====== The records ======

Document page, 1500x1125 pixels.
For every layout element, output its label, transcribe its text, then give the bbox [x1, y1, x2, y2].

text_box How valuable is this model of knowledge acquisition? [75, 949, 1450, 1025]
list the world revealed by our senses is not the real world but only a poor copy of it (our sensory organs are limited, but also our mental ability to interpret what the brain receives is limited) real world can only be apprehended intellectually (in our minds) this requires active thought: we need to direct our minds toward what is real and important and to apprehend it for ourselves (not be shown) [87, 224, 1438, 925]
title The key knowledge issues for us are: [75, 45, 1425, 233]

======

▸ **Request**
Without altering anything, print all of the data again.

▸ **Answer to this exercise**
Document page, 1500x1125 pixels.
For every layout element, output its label, transcribe its text, then give the bbox [x1, y1, x2, y2].

text_box How valuable is this model of knowledge acquisition? [75, 949, 1450, 1025]
list the world revealed by our senses is not the real world but only a poor copy of it (our sensory organs are limited, but also our mental ability to interpret what the brain receives is limited) real world can only be apprehended intellectually (in our minds) this requires active thought: we need to direct our minds toward what is real and important and to apprehend it for ourselves (not be shown) [87, 224, 1438, 925]
title The key knowledge issues for us are: [75, 45, 1425, 233]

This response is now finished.